> [Tarefa]: No texto sobre a mulher que pinta com o próprio sangue, quais são as mudanças que o sangue sofre "em questão de poucos minutos"? Liste todas.

> [Texto selecionado]:

Das veias de uma mulher
Todos os objetos que aparecem são pessoais e o sangue mais parece a intimidade que escorre. Um dos pedaços de pano mostra o seu rosto abortando angústias medonhas. Ao lado, o sangue pinta frustrações no tecido e logo após cristaliza. Ela recebe o olhar do público como uma compensação, já que não pode doar sangue por pesar menos de 50 quilos. Mostra-se assim não sem receios, mas confia que suas apresentações a deixam mais e mais saudável.
No ato, ela mistura o líquido vermelho com água para amolecê-lo e obter mais consistência. Daí detona um traçado firme e impulsivo, em linhas sinuosas ou retas, transfigurando o rosto estampado nas estopas. Ela se faz santa e diaba sem intenções, apenas entra e fica à vontade. Em questão de poucos minutos, seu sangue muda de cor, escurece e se aproxima do marrom. Seca.

> [Conjunto de dados]:
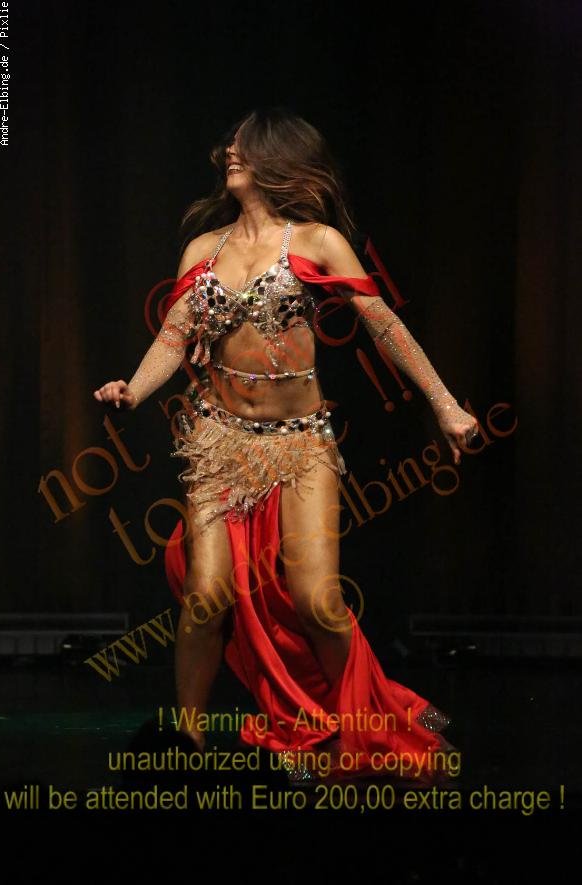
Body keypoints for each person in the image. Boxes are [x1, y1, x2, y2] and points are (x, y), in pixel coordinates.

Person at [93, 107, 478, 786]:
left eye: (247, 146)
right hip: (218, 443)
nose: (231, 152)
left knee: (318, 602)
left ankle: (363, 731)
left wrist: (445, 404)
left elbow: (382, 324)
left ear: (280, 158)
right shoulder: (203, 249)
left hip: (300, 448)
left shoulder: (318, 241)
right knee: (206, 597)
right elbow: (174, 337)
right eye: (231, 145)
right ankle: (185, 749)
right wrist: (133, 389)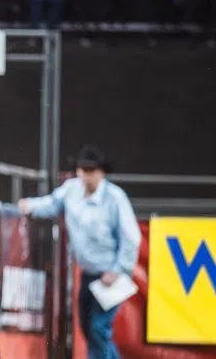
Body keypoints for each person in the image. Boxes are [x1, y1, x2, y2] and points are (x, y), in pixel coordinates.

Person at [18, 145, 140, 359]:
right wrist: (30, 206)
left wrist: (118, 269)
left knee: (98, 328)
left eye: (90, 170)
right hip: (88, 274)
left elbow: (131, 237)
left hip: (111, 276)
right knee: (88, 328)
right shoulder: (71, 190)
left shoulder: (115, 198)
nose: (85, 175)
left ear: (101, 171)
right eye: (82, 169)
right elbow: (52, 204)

> [Resposta]:
- Muda de cor
- Escurece
- Aproxima-se do marrom
- Seca